DATA:
# # #

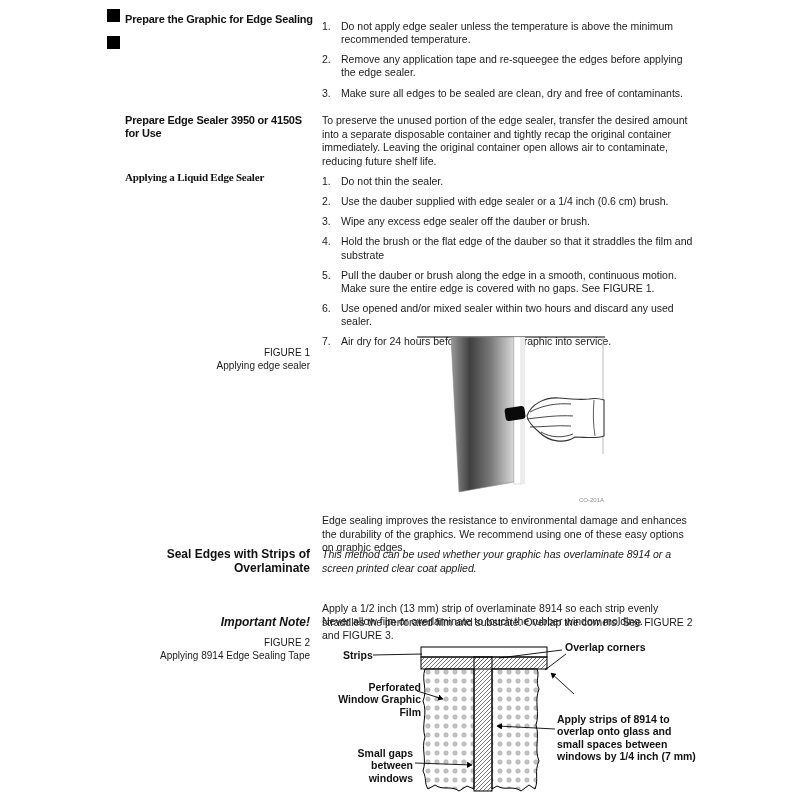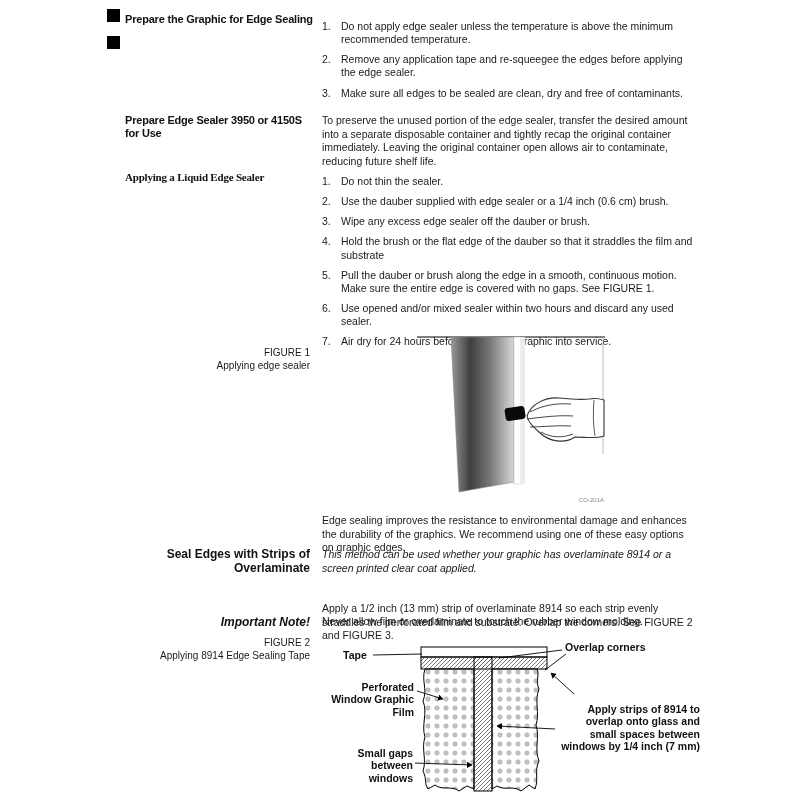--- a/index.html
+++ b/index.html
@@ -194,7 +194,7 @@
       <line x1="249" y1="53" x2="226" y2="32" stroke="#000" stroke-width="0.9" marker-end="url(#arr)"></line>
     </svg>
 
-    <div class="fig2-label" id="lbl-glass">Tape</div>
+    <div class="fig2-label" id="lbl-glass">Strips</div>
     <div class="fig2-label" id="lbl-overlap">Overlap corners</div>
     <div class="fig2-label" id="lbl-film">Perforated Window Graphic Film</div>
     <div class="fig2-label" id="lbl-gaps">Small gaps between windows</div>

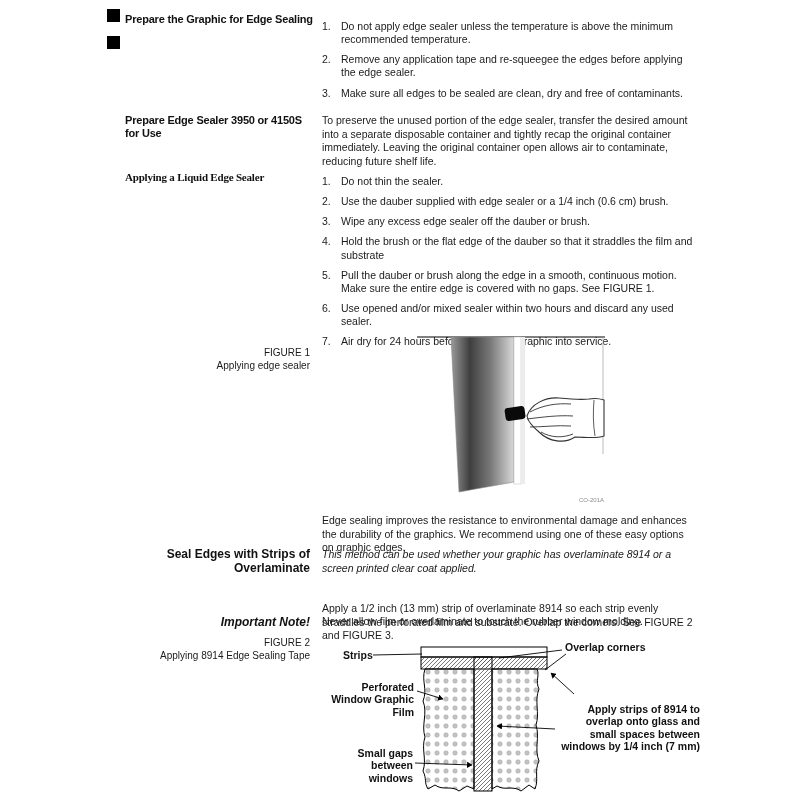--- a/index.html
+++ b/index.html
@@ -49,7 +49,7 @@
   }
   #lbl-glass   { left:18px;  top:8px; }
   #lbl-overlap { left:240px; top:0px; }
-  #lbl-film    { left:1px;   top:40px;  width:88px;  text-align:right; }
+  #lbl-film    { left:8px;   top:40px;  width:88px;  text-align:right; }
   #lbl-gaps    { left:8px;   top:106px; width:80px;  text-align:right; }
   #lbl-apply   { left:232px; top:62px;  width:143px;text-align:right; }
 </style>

# # #

Each line of the data in which the string "text" appears needs to be copied.

WRITTEN RESPONSE:
-  #lbl-film    { left:1px;   top:40px;  width:88px;  text-align:right; }
+  #lbl-film    { left:8px;   top:40px;  width:88px;  text-align:right; }
   #lbl-gaps    { left:8px;   top:106px; width:80px;  text-align:right; }
   #lbl-apply   { left:232px; top:62px;  width:143px;text-align:right; }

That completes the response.